## [Problem]
What is the number of lines below that contain the word "right"? Respond with that number alone.
**** Dataset records
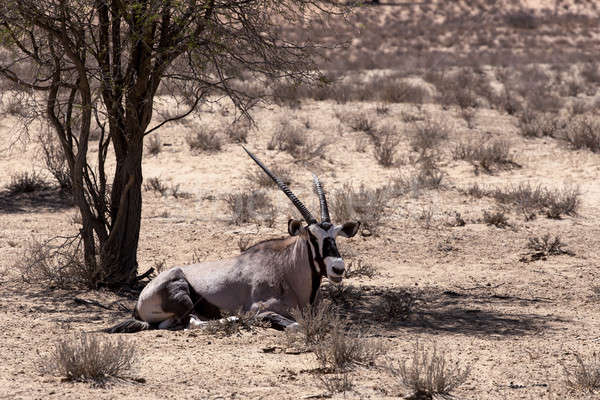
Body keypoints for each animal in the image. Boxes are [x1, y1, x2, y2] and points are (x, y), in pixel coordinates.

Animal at [103, 146, 358, 332]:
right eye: (312, 237)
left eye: (335, 236)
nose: (338, 268)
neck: (286, 269)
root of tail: (139, 302)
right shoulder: (260, 308)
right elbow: (295, 325)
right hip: (182, 295)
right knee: (188, 323)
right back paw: (233, 320)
********
## [Task solution]
6